_Work instructions_
The entries below contain pictures, which are to be left out; write out exactly, and only, the lines from the line with "List each element's" up to and including the line with "Identify the document elements. Format: label text...".

_Exercise material_
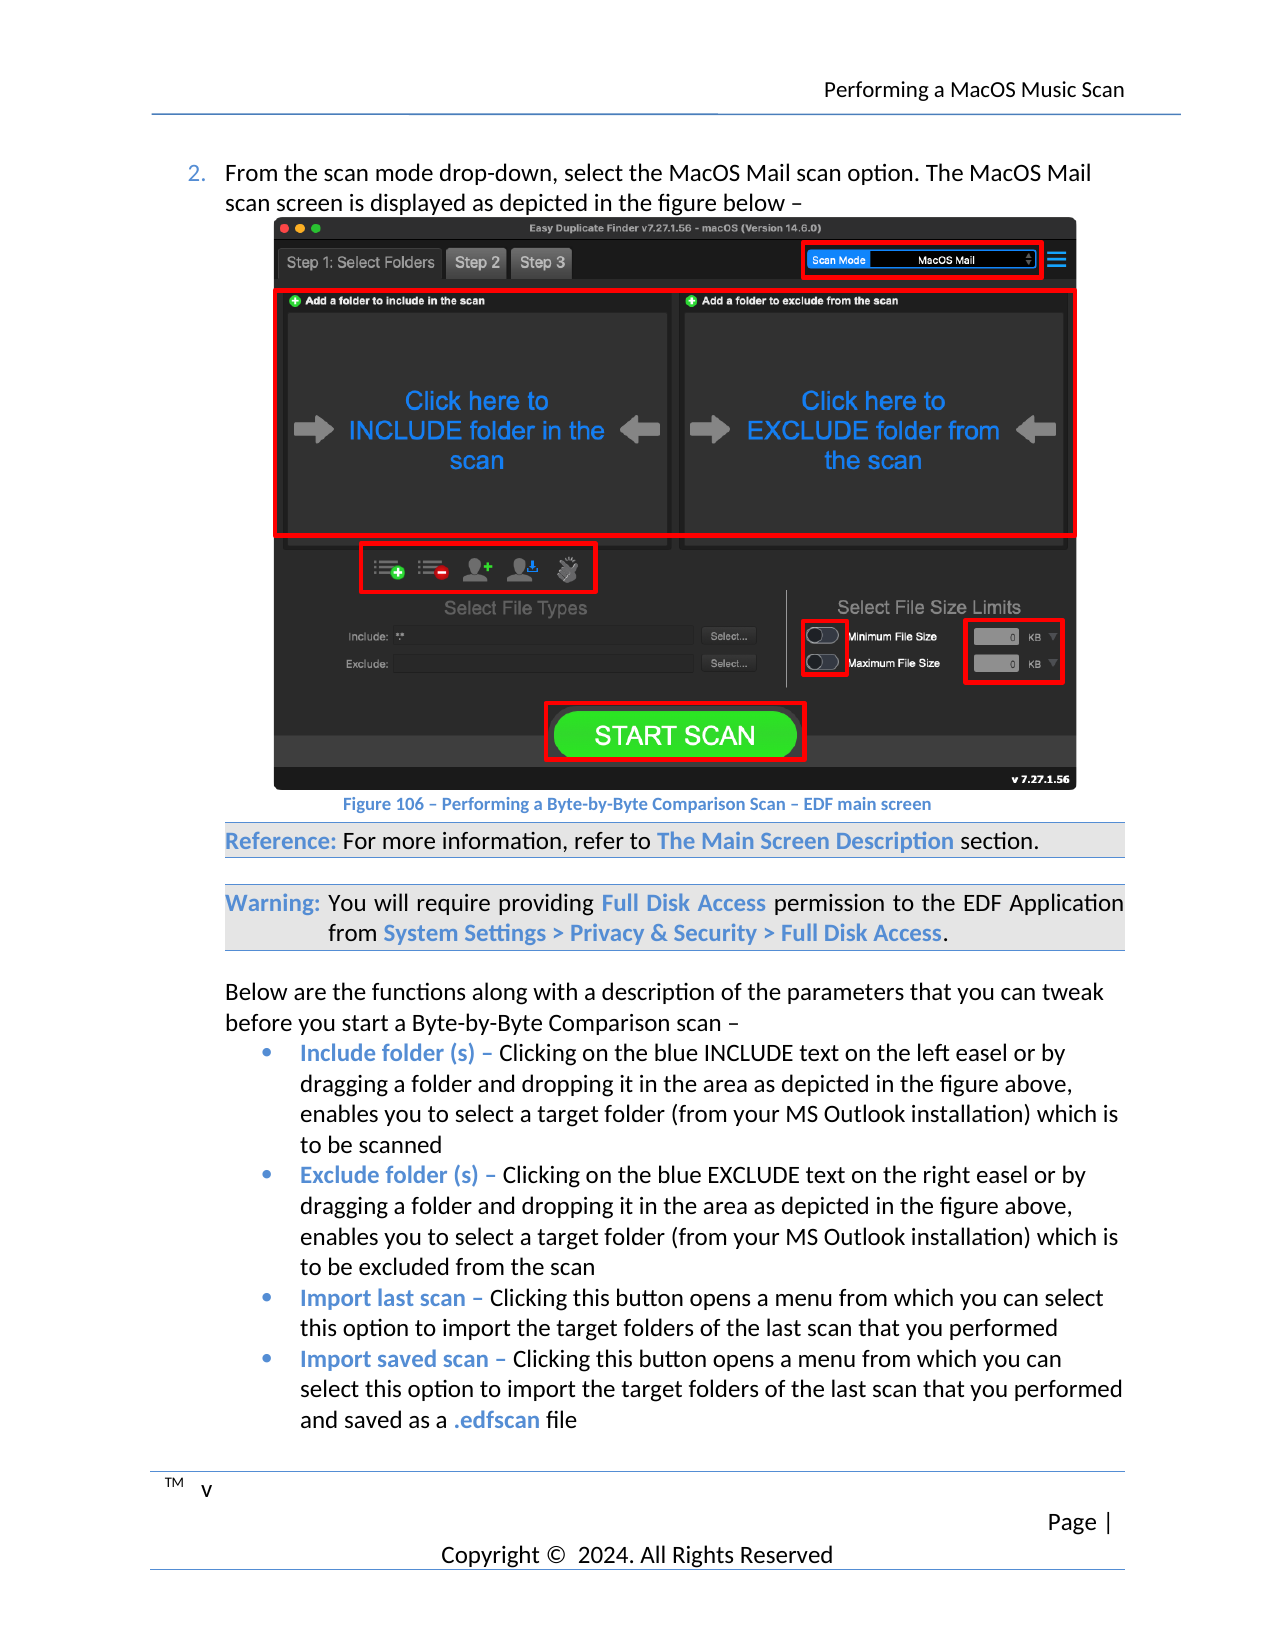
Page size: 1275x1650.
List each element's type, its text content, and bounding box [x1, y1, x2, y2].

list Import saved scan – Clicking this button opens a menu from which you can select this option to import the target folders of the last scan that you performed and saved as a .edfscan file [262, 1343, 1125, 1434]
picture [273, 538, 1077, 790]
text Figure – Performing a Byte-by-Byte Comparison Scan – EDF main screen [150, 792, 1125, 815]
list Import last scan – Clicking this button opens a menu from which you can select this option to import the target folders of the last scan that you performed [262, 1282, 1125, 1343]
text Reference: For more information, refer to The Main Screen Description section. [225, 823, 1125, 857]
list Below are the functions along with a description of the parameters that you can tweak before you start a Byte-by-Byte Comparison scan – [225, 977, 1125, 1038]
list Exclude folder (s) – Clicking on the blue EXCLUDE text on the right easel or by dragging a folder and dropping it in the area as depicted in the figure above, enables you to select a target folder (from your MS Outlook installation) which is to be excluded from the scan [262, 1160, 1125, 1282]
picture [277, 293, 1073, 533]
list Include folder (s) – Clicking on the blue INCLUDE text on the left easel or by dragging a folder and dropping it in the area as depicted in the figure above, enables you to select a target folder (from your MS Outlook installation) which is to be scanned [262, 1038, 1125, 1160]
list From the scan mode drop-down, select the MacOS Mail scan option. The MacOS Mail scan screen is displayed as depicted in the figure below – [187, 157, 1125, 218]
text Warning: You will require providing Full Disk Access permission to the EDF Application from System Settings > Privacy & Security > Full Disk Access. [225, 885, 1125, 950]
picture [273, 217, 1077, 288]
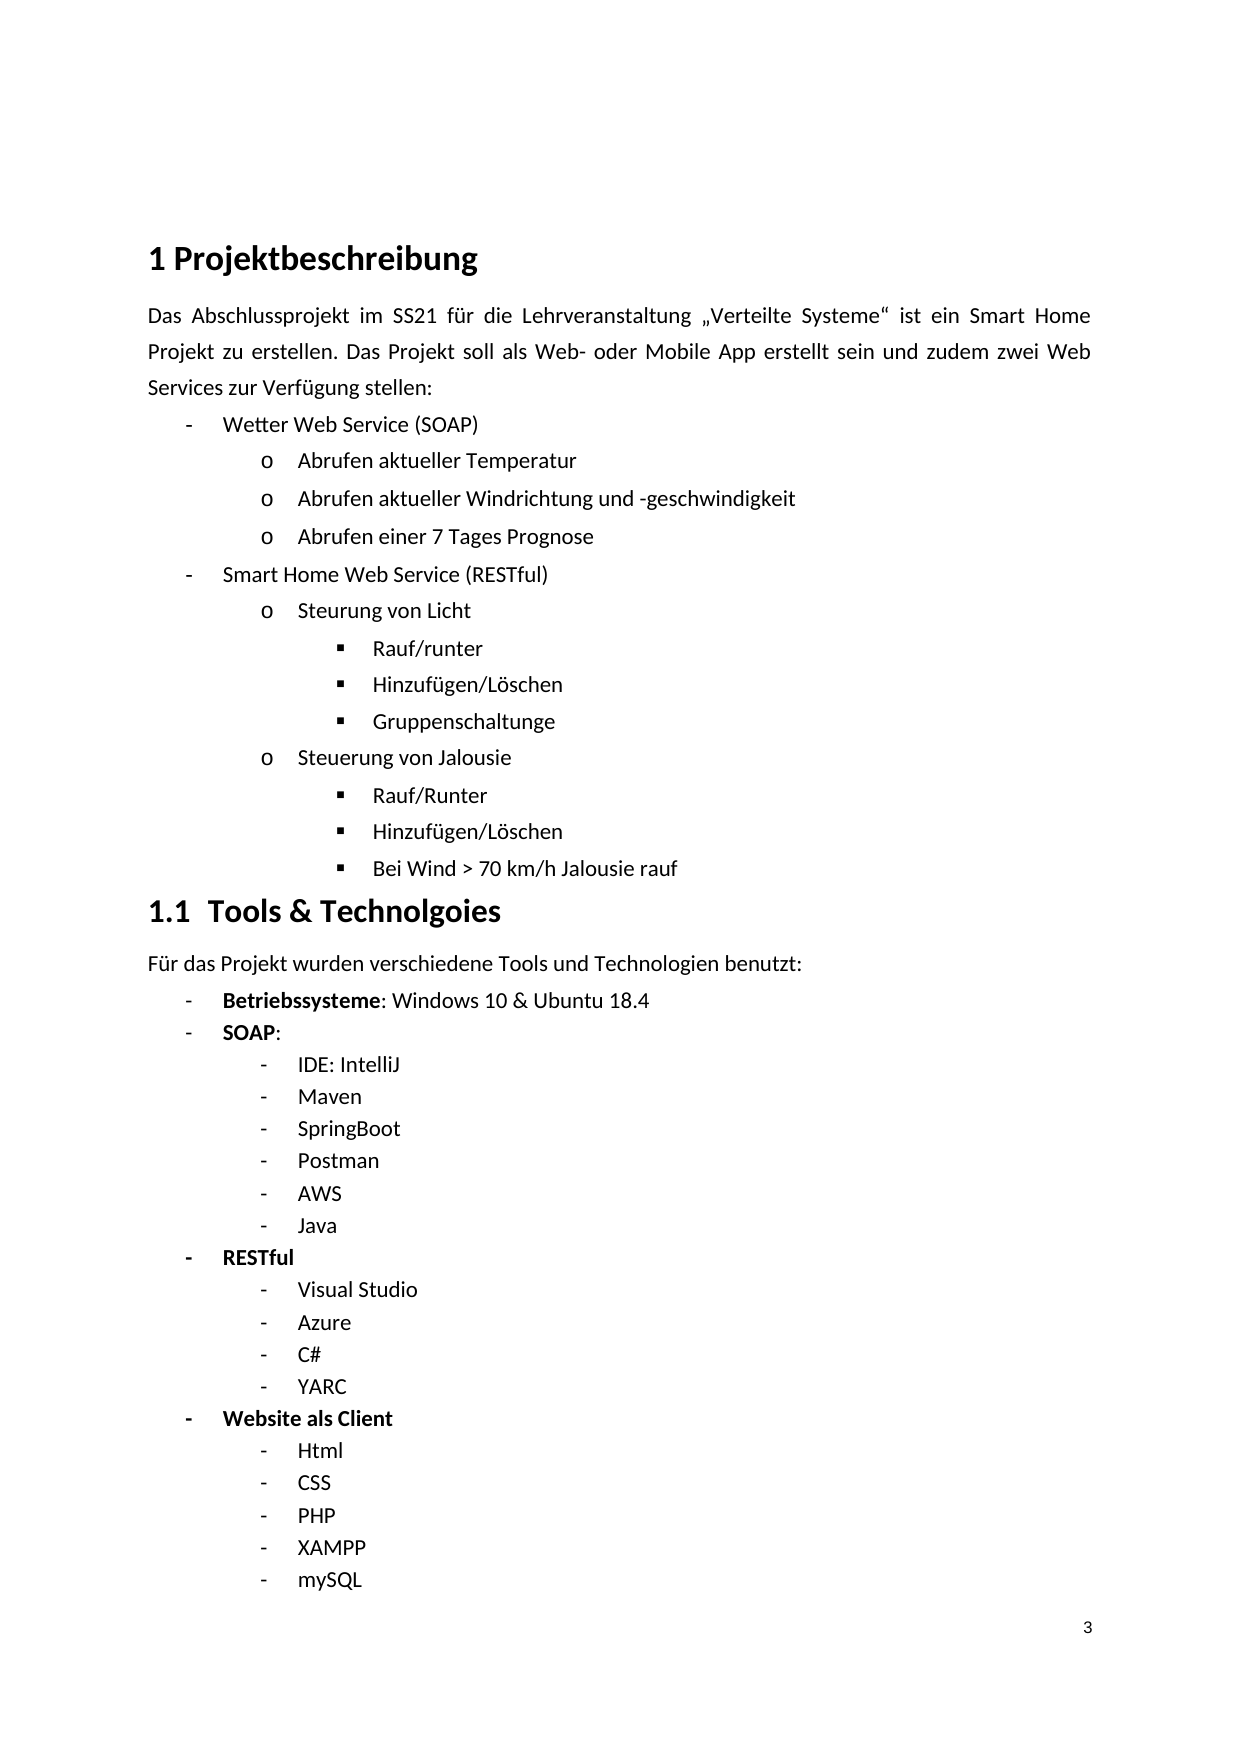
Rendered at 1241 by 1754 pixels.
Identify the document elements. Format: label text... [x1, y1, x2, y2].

==

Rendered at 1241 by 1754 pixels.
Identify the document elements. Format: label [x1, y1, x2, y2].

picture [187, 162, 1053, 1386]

_Task response_
List each element's type, its text content, and bounding box [x1, y1, x2, y2].

list Import saved scan – Clicking this button opens a menu from which you can select this option to import the target folders of the last scan that you performed and saved as a .edfscan file [262, 1343, 1125, 1434]
picture [273, 538, 1077, 790]
text Figure – Performing a Byte-by-Byte Comparison Scan – EDF main screen [150, 792, 1125, 815]
list Import last scan – Clicking this button opens a menu from which you can select this option to import the target folders of the last scan that you performed [262, 1282, 1125, 1343]
text Reference: For more information, refer to The Main Screen Description section. [225, 823, 1125, 857]
list Below are the functions along with a description of the parameters that you can tweak before you start a Byte-by-Byte Comparison scan – [225, 977, 1125, 1038]
list Exclude folder (s) – Clicking on the blue EXCLUDE text on the right easel or by dragging a folder and dropping it in the area as depicted in the figure above, enables you to select a target folder (from your MS Outlook installation) which is to be excluded from the scan [262, 1160, 1125, 1282]
picture [277, 293, 1073, 533]
list Include folder (s) – Clicking on the blue INCLUDE text on the left easel or by dragging a folder and dropping it in the area as depicted in the figure above, enables you to select a target folder (from your MS Outlook installation) which is to be scanned [262, 1038, 1125, 1160]
list From the scan mode drop-down, select the MacOS Mail scan option. The MacOS Mail scan screen is displayed as depicted in the figure below – [187, 157, 1125, 218]
text Warning: You will require providing Full Disk Access permission to the EDF Application from System Settings > Privacy & Security > Full Disk Access. [225, 885, 1125, 950]
picture [273, 217, 1077, 288]
Rendered at 1241 by 1754 pixels.
Identify the document elements. Format: label text... [x1, y1, x2, y2].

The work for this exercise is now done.